▶ Set problem 1: Summarize the amendment to the shareholder agreement in two sentences.

▶ Selected excerpt:
......

AMENDMENT #2 TO SHAREHOLDER AGREEMENT
AND AMENDMENT TO SUPPLEMENT AGREEMENT
This Amendment #2 to the Shareholder Agreement, dated as of July 24, 2000,
("Amendment #2"), is made by and among Interstate Bakeries Corporation, a
Delaware corporation ("IBC"), Xxxxxxx Purina Company, a Missouri corporation
("Xxxxxxx"), and Tower Holding Company, Inc., a Delaware corporation ("Tower
Holding"), a wholly owned subsidiary of Xxxxxxx and the transferee of all shares
of IBC common stock formerly held by VCS Holding Company ("VCS").
This Amendment #2 amends and supplements the Shareholder Agreement by and among
IBC, Xxxxxxx and VCS, dated July 22, 1995 (the "Shareholder Agreement"), as
supplemented and amended by the Supplement to Shareholder Agreement by and among
IBC, Xxxxxxx and VCS, dated July 25, 1995 (the "Supplement Agreement"), and
further supplemented and amended by a Letter Agreement by and among IBC and
Xxxxxxx, dated July 3, 1997 (the "Letter Agreement"), and further supplemented
and amended by the Amendment to Shareholder Agreement by and among IBC, Xxxxxxx
and Tower Holding, dated March 30, 2000 (the "Amendment to Shareholder
Agreement").
Defined terms used herein without definition shall have the meanings ascribed to
them in the Shareholder Agreement or the Amendment to Shareholder Agreement.
WITNESSETH
WHEREAS, IBC, Xxxxxxx and VCS entered into the Shareholder Agreement to provide
certain rights and restrictions with respect to the IBC Equity owned by Xxxxxxx;
and
WHEREAS, the parties have agreed to enter this Amendment #2 to make certain
amendments to the Shareholder Agreement and the Amendment to Shareholder
Agreement; and
WHEREAS, the parties agree that by entering this Amendment #2, they acknowledge
and confirm that they will continue to be bound by the terms of the Shareholder
Agreement, as previously supplemented and amended by the Supplement Agreement,
the Letter Agreement and the Amendment to Shareholder Agreement.
NOW, THEREFORE, in consideration of the mutual covenants and obligations set
forth herein, the parties agree as follows:
1. The amendment set forth in Section 9 of the Amendment to Shareholder
Agreement, which amended Section 4.1(a) of the Shareholder Agreement, is hereby
deleted in its entirety and replaced with the following:
"(a) Except for Transfers permitted by Seciton 3.2(a) and (b) and Section
10.6(a), and Transfers to a Person making a tender offer for outstanding IBC
Equity which is recommended to shareholders of IBC by the board of directors of
IBC, during the term of this Agreement, Xxxxxxx and its Affiliates shall not
sell any shares of IBC Equity to any Person unless it has first made an offer
(the "First Offer") to sell such shares to IBC in accordance with this Article
IV and such First Offer shall have been rejected or not accepted within the
Applicable Acceptance Period (as hereinafter defined); provided, however, that
if Xxxxxxx or any of its Affiliates propose to sell a specified number of shares
of IBC Equity pursuant to a Transfer permitted by Section 3.2(f) and the First
Offer shall have been rejected by IBC, the proposed Transfer by Xxxxxxx or its
Affiliates may proceed at any time thereafter under Rule 144 without regard to
the 20 day period referenced in Section 4.1(d)."

......

▶ Provided data:
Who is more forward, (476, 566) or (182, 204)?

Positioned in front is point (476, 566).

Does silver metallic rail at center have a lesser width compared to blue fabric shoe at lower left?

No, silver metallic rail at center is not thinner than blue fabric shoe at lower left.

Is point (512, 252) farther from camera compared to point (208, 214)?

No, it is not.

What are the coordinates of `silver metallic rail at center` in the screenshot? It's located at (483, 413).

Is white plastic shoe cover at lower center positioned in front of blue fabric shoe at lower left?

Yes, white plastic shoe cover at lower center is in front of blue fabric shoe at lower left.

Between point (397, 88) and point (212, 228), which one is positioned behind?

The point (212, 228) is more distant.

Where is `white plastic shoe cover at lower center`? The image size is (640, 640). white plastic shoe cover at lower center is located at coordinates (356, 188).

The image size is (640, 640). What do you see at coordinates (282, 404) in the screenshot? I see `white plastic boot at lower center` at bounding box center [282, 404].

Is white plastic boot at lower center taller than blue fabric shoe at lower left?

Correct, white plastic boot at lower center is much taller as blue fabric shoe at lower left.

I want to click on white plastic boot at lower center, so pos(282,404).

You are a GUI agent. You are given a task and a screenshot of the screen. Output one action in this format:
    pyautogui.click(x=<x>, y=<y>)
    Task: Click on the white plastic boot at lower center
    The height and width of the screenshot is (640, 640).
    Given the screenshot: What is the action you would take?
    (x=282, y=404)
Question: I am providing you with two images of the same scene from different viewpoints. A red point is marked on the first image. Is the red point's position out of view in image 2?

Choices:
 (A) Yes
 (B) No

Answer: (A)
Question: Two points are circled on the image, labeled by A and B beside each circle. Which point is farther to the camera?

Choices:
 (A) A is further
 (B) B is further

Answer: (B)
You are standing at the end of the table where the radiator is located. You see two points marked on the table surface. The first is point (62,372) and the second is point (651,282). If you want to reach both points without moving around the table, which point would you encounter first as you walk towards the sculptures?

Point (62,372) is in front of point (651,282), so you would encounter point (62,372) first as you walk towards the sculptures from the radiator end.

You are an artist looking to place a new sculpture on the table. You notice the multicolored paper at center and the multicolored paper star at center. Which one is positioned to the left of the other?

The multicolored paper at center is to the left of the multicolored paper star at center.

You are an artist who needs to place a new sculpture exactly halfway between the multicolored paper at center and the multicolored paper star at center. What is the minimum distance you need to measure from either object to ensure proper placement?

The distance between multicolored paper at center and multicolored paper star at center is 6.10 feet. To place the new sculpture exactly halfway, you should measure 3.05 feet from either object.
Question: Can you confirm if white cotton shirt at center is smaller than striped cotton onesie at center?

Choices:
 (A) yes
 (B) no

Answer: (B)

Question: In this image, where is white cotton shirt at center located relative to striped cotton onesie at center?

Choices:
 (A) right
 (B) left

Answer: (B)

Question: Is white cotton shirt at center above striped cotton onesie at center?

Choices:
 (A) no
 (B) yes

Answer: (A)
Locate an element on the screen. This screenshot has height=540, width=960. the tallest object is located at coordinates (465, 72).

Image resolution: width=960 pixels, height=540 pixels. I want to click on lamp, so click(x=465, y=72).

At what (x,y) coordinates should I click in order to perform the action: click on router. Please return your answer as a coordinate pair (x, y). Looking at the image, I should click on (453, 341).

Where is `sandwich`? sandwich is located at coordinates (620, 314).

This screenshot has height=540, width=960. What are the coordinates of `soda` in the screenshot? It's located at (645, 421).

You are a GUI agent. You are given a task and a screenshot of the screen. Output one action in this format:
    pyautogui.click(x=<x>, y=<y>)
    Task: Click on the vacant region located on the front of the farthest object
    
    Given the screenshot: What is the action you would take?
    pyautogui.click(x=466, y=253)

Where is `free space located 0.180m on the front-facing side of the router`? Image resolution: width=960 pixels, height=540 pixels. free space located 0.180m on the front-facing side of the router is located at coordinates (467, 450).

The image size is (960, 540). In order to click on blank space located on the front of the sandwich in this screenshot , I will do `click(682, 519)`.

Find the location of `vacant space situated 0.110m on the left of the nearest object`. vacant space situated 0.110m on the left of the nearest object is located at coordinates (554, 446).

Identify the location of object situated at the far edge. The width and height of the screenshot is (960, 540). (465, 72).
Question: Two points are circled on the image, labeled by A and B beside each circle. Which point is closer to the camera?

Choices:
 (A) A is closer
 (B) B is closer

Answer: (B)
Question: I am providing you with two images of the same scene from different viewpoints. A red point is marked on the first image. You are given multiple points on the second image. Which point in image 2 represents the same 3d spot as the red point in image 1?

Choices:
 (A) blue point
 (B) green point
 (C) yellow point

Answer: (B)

......

▶ Set problem 2: In the records, rewrite the stretch from the start through the line containing "No, silver metallic", changing "rail" to "bar" and leaving everything else as it is.

▶ Final answer 1: Amendment #2, dated as of July 24, 2000, is made among Interstate Bakeries Corporation (IBC), Xxxxxxx Purina Company, and Tower Holding Company, Inc. It amends the Shareholder Agreement of July 22, 1995, and its later supplements and amendments, and it replaces Section 4.1(a), under which Xxxxxxx and its Affiliates may not sell IBC Equity to any Person, apart from certain permitted Transfers, without first offering the shares to IBC.

▶ Final answer 2:
Who is more forward, (476, 566) or (182, 204)?

Positioned in front is point (476, 566).

Does silver metallic bar at center have a lesser width compared to blue fabric shoe at lower left?

No, silver metallic bar at center is not thinner than blue fabric shoe at lower left.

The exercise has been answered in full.